For a conference chair that is probably not sat on 24 hours per day, lets say it lasts 20 years. The $200 chair has been replaced at least once per 5 years if it was actually being used, so you have an easy $800 over the years for the $200 chair or a thousand for a $250 chair. You then have had to dispose of these chairs that I would be sure would not be as recyclable.
I think this is a case of pick your battles. You can find many sources to support you and be aghast at this spending, but I assure you these chairs have a very robust market for the workplace and are more common as purchasers look for quality over time.

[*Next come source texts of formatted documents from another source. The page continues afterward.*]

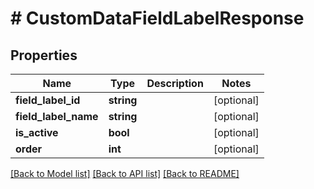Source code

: # # CustomDataFieldLabelResponse

## Properties

Name | Type | Description | Notes
------------ | ------------- | ------------- | -------------
**field_label_id** | **string** |  | [optional]
**field_label_name** | **string** |  | [optional]
**is_active** | **bool** |  | [optional]
**order** | **int** |  | [optional]

[[Back to Model list]](../../README.md#models) [[Back to API list]](../../README.md#endpoints) [[Back to README]](../../README.md)
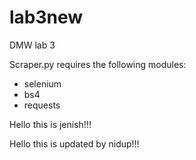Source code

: # lab3new
DMW lab 3


Scraper.py requires the following modules:
- selenium
- bs4
- requests

Hello this is jenish!!!


Hello this is updated by nidup!!!
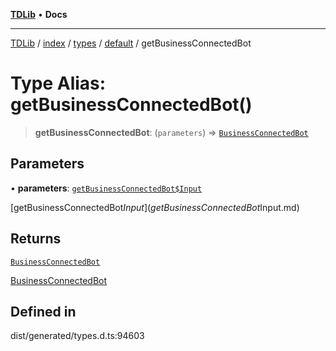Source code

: [**TDLib**](../../../../../../README.md) • **Docs**

***

[TDLib](../../../../../../modules.md) / [index](../../../../../README.md) / [types](../../../README.md) / [default](../README.md) / getBusinessConnectedBot

# Type Alias: getBusinessConnectedBot()

> **getBusinessConnectedBot**: (`parameters`) => [`BusinessConnectedBot`](BusinessConnectedBot.md)

## Parameters

• **parameters**: [`getBusinessConnectedBot$Input`](getBusinessConnectedBot$Input.md)

[getBusinessConnectedBot$Input](getBusinessConnectedBot$Input.md)

## Returns

[`BusinessConnectedBot`](BusinessConnectedBot.md)

[BusinessConnectedBot](BusinessConnectedBot.md)

## Defined in

dist/generated/types.d.ts:94603
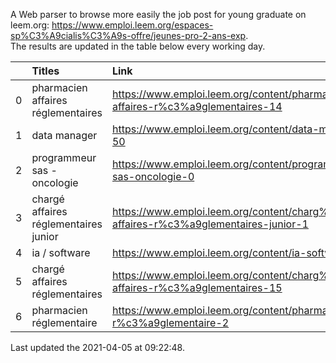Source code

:A Web parser to browse more easily the job post for young graduate on leem.org: https://www.emploi.leem.org/espaces-sp%C3%A9cialis%C3%A9s-offre/jeunes-pro-2-ans-exp.  
The results are updated in the table below every working day.  


|    | Titles                                | Link                                                                                  |   Department |   Consulted |
|---:|:--------------------------------------|:--------------------------------------------------------------------------------------|-------------:|------------:|
|  0 | pharmacien affaires réglementaires    | https://www.emploi.leem.org/content/pharmacien-affaires-r%c3%a9glementaires-14        |           78 |        2274 |
|  1 | data manager                          | https://www.emploi.leem.org/content/data-manager-50                                   |           75 |          55 |
|  2 | programmeur sas - oncologie           | https://www.emploi.leem.org/content/programmeur-sas-oncologie-0                       |           75 |        1113 |
|  3 | chargé affaires réglementaires junior | https://www.emploi.leem.org/content/charg%c3%a9-affaires-r%c3%a9glementaires-junior-1 |           75 |         120 |
|  4 | ia / software                         | https://www.emploi.leem.org/content/ia-software                                       |           75 |        1343 |
|  5 | chargé affaires réglementaires        | https://www.emploi.leem.org/content/charg%c3%a9-affaires-r%c3%a9glementaires-15       |           75 |          93 |
|  6 | pharmacien réglementaire              | https://www.emploi.leem.org/content/pharmacien-r%c3%a9glementaire-2                   |           75 |        1307 |
  
Last updated the 2021-04-05 at 09:22:48.
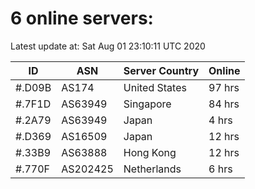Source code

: # 6 online servers:

Latest update at: Sat Aug 01 23:10:11 UTC 2020

| ID | ASN | Server Country | Online |
| -- | --- | -------------- | ------ |
| #.D09B | AS174 | United States | 97 hrs |
| #.7F1D | AS63949 | Singapore | 84 hrs |
| #.2A79 | AS63949 | Japan | 4 hrs |
| #.D369 | AS16509 | Japan | 12 hrs |
| #.33B9 | AS63888 | Hong Kong | 12 hrs |
| #.770F | AS202425 | Netherlands | 6 hrs |

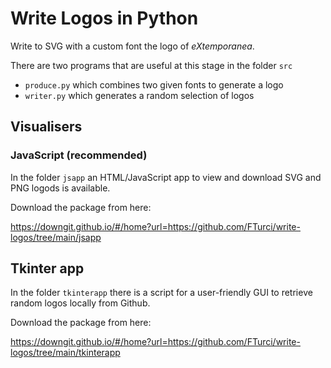 # Write Logos in  Python

Write to SVG with a custom font the logo of *eXtemporanea*.

There are two programs that are useful at this stage in the folder `src`

- `produce.py` which combines two given fonts to generate a logo
- `writer.py` which generates a random selection of logos


## Visualisers

### JavaScript (recommended)

In the folder `jsapp` an HTML/JavaScript app to view and download SVG and PNG logods is available.

Download the package from here:

https://downgit.github.io/#/home?url=https://github.com/FTurci/write-logos/tree/main/jsapp

## Tkinter app

In the folder `tkinterapp` there is a script for a user-friendly GUI to retrieve random logos locally from Github.

Download the package from here:

https://downgit.github.io/#/home?url=https://github.com/FTurci/write-logos/tree/main/tkinterapp

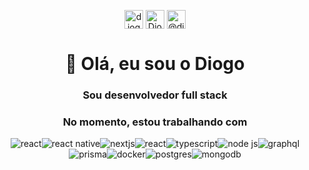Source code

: <p align="center">
<a href="https://twitter.com/diogotravalha" target="blank"><img align="center" src="https://cdn.jsdelivr.net/npm/simple-icons@3.0.1/icons/twitter.svg" alt="diogotravalha" height="30" width="30" /></a>
<a href="https://www.linkedin.com/in/diogotravalha" target="blank"><img align="center" src="https://cdn.jsdelivr.net/npm/simple-icons@3.0.1/icons/linkedin.svg" alt="Diogo" height="30" width="30" /></a>
<a href="https://www.instagram.com/diogotravalha/" target="blank"><img align="center" src="https://cdn.jsdelivr.net/npm/simple-icons@3.0.1/icons/instagram.svg" alt="@diogotravalha" height="30" width="30" /></a>
</p>
<h1 align="center">👋 Olá, eu sou o Diogo</h1>
<h3 align="center">Sou desenvolvedor full stack</h3>

<h3 align="center">No momento, estou trabalhando com</h3>
<p align="center">
<img align="center" src="https://img.shields.io/badge/-React-45b8d8?style=flat-square&logo=react&logoColor=white" alt="react" /><img align="center" src="https://img.shields.io/badge/React%20Native-69529c?style=flat-square&logo=react&logoColor=white" alt="react native" /><img align="center" src="https://img.shields.io/badge/Next%20Js-000000?style=flat-square&logo=Next.js&logoColor=white" alt="nextjs" /><img align="center" src="https://img.shields.io/badge/-React-45b8d8?style=flat-square&logo=react&logoColor=white" alt="react" /><img align="center" src="https://img.shields.io/badge/-TypeScript-007ACC?style=flat-square&logo=typescript&logoColor=white" alt="typescript" /><img align="center" src="https://img.shields.io/badge/Node%20JS-8eca4c?style=flat-square&logo=Node.js&logoColor=white" alt="node js" /><img align="center" src="https://img.shields.io/badge/-Graphql-DE33A6?style=flat-square&logo=graphql&logoColor=white" alt="graphql" /><img align="center" src="https://img.shields.io/badge/prisma-163249?style=flat-square&logo=prisma&logoColor=white" alt="prisma" /><img align="center" src="https://img.shields.io/badge/-Docker-46a2f1?style=flat-square&logo=docker&logoColor=white" alt="docker" /><img align="center" src="https://img.shields.io/badge/Postgres-30608e?style=flat-square&logo=PostgreSQL&logoColor=white" alt="postgres" /><img align="center" src="https://img.shields.io/badge/-MongoDB-13aa52?style=flat-square&logo=mongodb&logoColor=white" alt="mongodb" />

</p>

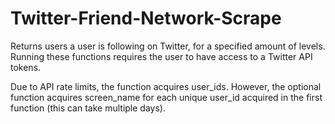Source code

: # Twitter-Friend-Network-Scrape
Returns users a user is following on Twitter, for a specified amount of levels. Running these functions requires the user to have access to a Twitter API tokens.

Due to API rate limits, the function acquires user_ids. However, the optional function acquires screen_name for each unique user_id acquired in the first function (this can take multiple days). 
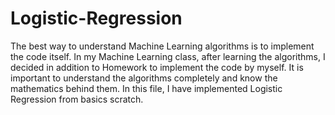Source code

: # Logistic-Regression

The best way to understand Machine Learning algorithms is to implement the code itself. In my Machine Learning class, after learning the algorithms, I decided in addition to Homework to implement the code by myself. It is important to understand the algorithms completely and know the mathematics behind them. In this file, I have implemented Logistic Regression from basics scratch.
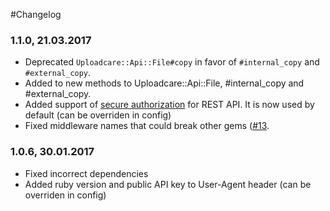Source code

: #Changelog

### 1.1.0, 21.03.2017

- Deprecated `Uploadcare::Api::File#copy` in favor of `#internal_copy` and `#external_copy`.
- Added to new methods to Uploadcare::Api::File, #internal_copy and #external_copy.
- Added support of [secure authorization](https://uploadcare.com/documentation/rest/#request) for REST API. It is now used by default (can be overriden in config)
- Fixed middleware names that could break other gems ([#13](https://github.com/uploadcare/uploadcare-ruby/issues/13}).

### 1.0.6, 30.01.2017

- Fixed incorrect dependencies
- Added ruby version and public API key to User-Agent header (can be overriden in config)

Should you want to do more research and price check, just go to the herman miller website, look up the version of eames chair. You will probably see if listed above the price you were given if your city hall did get a discount from the place they bought these. Look up pros and cons of these chairs versus other cheap chairs. You will find hours of reading on people debating chairs, some even with some valid points.
cheers
-Michael
Keep at it Kurt! The stunning arrogance of purchasing 200, one thousand dollar chairs is only matched by the price of that hideous City Hall.
Why haven’t your request to see invoices been fulfilled? Where did they purchase the chairs? This needs to resolved.